Saveriu Santoni
-Ok, merci Pietro. Dis-je. C'est une fin de tournage pour aujourd'hui, merci à tous.
L'activité reprit dans le studio, tandis que tout le monde commençait à ranger dans le but de partir. Je m'avançai vers le chercheur, qui descendait du plateau.
-Comment était-ce? Me demanda-t-il.
-Parfait. Lui répondis-je. Je pense qu'on refera peut être juste quelques prises la prochaine fois que tu seras disponible, si cela marche pour toi.
-Ça marche très bien. Rétorqua-t-il. Eh bien, je vais tirer ma révérence.
-N'oublie pas de passer te faire démaquiller avant.
Je me tournai ensuite vers Thomas, tandis que le chercheur se dirigeait vers notre maquilleur.
-Ça avance comme on veut. Me lança-t-il depuis son siège de metteur en scène.
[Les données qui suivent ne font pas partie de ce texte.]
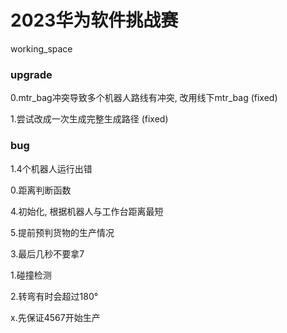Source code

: # 2023华为软件挑战赛

working_space

### upgrade

0.mtr_bag冲突导致多个机器人路线有冲突, 改用线下mtr_bag (fixed)

1.尝试改成一次生成完整生成路径 (fixed)

### bug

1.4个机器人运行出错

0.距离判断函数

4.初始化, 根据机器人与工作台距离最短

5.提前预判货物的生产情况

3.最后几秒不要拿7

1.碰撞检测

2.转弯有时会超过180°

x.先保证4567开始生产
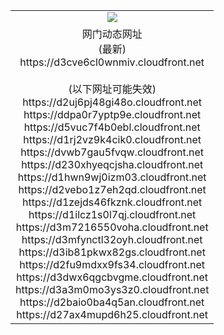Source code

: ﻿<table>
  <tr></tr>
  <tr><td colspan=2 align=center><img src="https://d3cve6cl0wnmiv.cloudfront.net/Up/oGate.jpg" /></td></tr>
  <tr><td colspan=2 align=center>网门动态网址<br/>(最新)
<br>https://d3cve6cl0wnmiv.cloudfront.net
<br/><br/>(以下网址可能失效)
<br>https://d2uj6pj48gi48o.cloudfront.net
<br>https://ddpa0r7yptp9e.cloudfront.net
<br>https://d5vuc7f4b0ebl.cloudfront.net
<br>https://d1rj2vz9k4cik0.cloudfront.net
<br>https://dvwb7gau5fvqw.cloudfront.net
<br>https://d230xhyeqcjsha.cloudfront.net
<br>https://d1hwn9wj0izm03.cloudfront.net
<br>https://d2vebo1z7eh2qd.cloudfront.net
<br>https://d1zejds46fkznk.cloudfront.net
<br>https://d1ilcz1s0l7qj.cloudfront.net
<br>https://d3m7216550voha.cloudfront.net
<br>https://d3mfynctl32oyh.cloudfront.net
<br>https://d3ib81pkwx82gs.cloudfront.net
<br>https://d2fu9mdxx9fs34.cloudfront.net
<br>https://d3dwx6qgcbvgme.cloudfront.net
<br>https://d3a3m0mo3ys3z0.cloudfront.net
<br>https://d2baio0ba4q5an.cloudfront.net
<br>https://d27ax4mupd6h25.cloudfront.net
    </td>
  </tr>
</table>

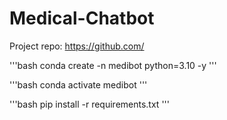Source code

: # Medical-Chatbot
Project repo: https://github.com/

'''bash
conda create -n medibot python=3.10 -y
'''

'''bash
conda activate medibot
'''

'''bash
pip install -r requirements.txt
'''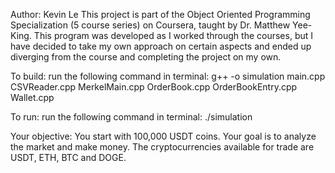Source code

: Author: Kevin Le
This project is part of the Object Oriented Programming Specialization (5 course series) on Coursera, taught by Dr. Matthew Yee-King.
This program was developed as I worked through the courses, but I have decided to take my own approach on certain aspects and ended up diverging from the course and completing the project on my own.

To build:
run the following command in terminal: g++ -o simulation main.cpp CSVReader.cpp MerkelMain.cpp OrderBook.cpp OrderBookEntry.cpp Wallet.cpp

To run:
run the following command in terminal: ./simulation

Your objective:
You start with 100,000 USDT coins. Your goal is to analyze the market and make money. The cryptocurrencies available for trade are USDT, ETH, BTC and DOGE.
-Si, pour l'instant. Répondis-je.
Son regard se fit quelque peu suspicieux.
-Quoi, tu doutes de notre planning? C'est moi qui doutais de notre capacité à nous y tenir, pourtant...
-No estoy hablando de eso. Lui dis-je entre mes dents, en surveillant que personne n'était trop près. Ton enquêteur mystérieux, là. Il est venu questionner Nokomis. Il fouille. Et il a l'air décidé.
Thomas jura dans sa barbe, et baissa également d'un ton.
-Tu as dû parler à Nokomis des raisons pour lesquelles il fouillait?
-Bien sûr que non. Tranchai-je. Il vaut mieux pour elle qu'elle ne sache pas le genre de danger qui plane sur le projet.
-Alors qu'est ce qu'on va faire?
-Comme je l'ai déjà dit, il aura beau fouiller, il n'y a rien à trouver, à Paris en tout cas. Et il n'a aucune raison de remonter plus loin.
-Il a tout de même rencontré une suomen qui vit avec toi et lui a posé des questions. Tu ne crois pas que ça pourrait le mettre sur la voie?
-Sur quelle voie? En quoi le fait que je vive avec Nokomis a quoi que ce soit à voir avec notre enlèvement?
-Ester, tu as fait un reportage à charge contre cette communauté avant de soudainement disparaître, et de revenir en ayant totalement changé d'opinion et de ligne éditoriale sur le sujet. Il ne faut pas être un génie pour se douter que ce qu'il s'est passé a dû avoir quelque chose à voir avec les suomen...
-C'est une piste plus fine qu'un cheveux!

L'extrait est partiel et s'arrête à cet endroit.